Comme on peut le constater, ce n’est pas la franche marrade pour les amateurs de voitures plaisir. De ce point de vue, l’explication fournie par Carlos Tavares lorsqu’il tua dans l’œuf les rumeurs liées à la possible production du très beau concept-car e-Legend inspiré du Coupé 504 est extrêmement révélatrice : “Quand on développe et construit un véhicule, on ne peut pas baser son jugement sur des pulsions émotionnelles”, avait-il alors déclaré.
Cargailles contre compteurs de Haricots, vraiment ? Il semblerait surtout que passionnés ou non, les PDG de groupes automobiles n’ont pas vraiment le choix face à des contraintes environnementales, législatives et fiscales d’une sévérité encore jamais atteinte. On se rassurera en pensant les Cargailles en chef connaissent forcément mieux leur affaire que ceux qu’on parachute d’autres secteurs, et que l’avenir permettra peut-être de réintroduire plus de fun dans les plans produit. Mais ça supposera sans doute que les amateurs deviennent branchés.

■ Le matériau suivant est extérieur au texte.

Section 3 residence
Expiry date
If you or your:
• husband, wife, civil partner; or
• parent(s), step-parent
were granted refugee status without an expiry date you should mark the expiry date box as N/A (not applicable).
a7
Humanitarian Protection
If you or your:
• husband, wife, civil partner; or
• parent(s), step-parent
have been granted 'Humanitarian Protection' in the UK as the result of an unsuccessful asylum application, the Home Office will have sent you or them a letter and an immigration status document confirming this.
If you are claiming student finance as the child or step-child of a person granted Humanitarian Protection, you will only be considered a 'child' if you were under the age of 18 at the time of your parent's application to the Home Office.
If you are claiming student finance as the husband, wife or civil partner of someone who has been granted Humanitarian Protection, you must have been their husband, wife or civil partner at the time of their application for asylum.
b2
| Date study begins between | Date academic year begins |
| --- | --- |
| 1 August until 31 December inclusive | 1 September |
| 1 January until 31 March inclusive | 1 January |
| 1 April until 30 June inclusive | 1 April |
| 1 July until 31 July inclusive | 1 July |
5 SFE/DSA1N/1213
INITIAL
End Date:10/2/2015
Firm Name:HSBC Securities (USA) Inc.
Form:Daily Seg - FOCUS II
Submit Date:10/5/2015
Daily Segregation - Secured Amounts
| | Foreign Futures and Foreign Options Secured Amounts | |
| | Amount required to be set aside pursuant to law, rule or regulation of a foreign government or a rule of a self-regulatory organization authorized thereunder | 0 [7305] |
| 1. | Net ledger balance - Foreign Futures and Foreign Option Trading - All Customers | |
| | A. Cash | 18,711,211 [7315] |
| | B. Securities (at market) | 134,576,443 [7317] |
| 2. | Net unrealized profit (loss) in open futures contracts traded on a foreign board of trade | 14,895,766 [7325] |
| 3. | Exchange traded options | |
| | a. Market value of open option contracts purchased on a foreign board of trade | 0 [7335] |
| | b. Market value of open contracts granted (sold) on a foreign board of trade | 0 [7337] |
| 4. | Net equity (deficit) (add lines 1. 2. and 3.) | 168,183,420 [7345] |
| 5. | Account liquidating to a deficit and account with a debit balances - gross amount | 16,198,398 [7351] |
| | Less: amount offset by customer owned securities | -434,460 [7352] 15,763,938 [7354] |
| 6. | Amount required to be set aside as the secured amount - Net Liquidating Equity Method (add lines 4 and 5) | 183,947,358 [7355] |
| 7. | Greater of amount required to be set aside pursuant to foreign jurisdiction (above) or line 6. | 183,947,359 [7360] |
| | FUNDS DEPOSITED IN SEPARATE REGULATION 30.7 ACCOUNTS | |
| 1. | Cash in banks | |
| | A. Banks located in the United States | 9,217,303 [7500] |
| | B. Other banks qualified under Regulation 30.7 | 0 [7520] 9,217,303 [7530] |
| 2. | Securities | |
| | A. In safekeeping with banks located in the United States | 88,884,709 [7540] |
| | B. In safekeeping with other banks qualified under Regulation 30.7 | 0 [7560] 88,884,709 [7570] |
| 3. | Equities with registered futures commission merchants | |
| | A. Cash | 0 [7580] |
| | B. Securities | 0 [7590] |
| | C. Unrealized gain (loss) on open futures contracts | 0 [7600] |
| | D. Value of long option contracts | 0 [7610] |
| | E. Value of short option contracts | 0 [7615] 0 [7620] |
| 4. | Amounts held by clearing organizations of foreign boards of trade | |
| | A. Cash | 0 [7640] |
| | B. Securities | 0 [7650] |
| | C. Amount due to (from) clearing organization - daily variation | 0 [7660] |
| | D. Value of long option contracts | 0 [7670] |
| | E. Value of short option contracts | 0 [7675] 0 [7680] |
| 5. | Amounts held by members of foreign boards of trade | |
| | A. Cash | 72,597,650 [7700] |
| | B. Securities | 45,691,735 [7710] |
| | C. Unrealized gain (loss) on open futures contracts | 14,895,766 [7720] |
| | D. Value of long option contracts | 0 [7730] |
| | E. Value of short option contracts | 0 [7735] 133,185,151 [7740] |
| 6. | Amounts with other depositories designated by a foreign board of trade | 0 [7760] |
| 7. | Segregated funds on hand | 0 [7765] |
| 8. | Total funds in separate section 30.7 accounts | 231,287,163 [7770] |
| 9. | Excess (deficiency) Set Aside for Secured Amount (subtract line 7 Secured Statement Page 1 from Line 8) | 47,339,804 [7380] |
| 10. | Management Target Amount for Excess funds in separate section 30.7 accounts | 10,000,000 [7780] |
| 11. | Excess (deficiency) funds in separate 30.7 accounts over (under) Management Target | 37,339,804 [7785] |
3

Et quid d’Aston-Martin me direz-vous ? Ne vous y trompez pas : ce n’est pas parce qu’on y travaille sur des modèles faisant rêver n’importe quel Cargaille normalement constitué, qu’on n’y compte pas les légumes secs autant (voire plus) que les autres. D’autant plus que chez le vénérable constructeur britannique, ou plutôt la marque de luxe globale, le succès du SUV DBX est une condition de la survie, même si l’entrée récente de Mercedes-Benz dans le capital de la firme aux côtés de Lawrence Stroll constitue le gage d’une certaine sérénité. On n’a donc pas fini de parler allemand à Gaydon, mais le pilotage du dimanche sera désormais intégralement confié au fils du patron et à Sebastian Vettel, au sein du Team de Formule Un.
Et ça, Kermit va sûrement le regretter.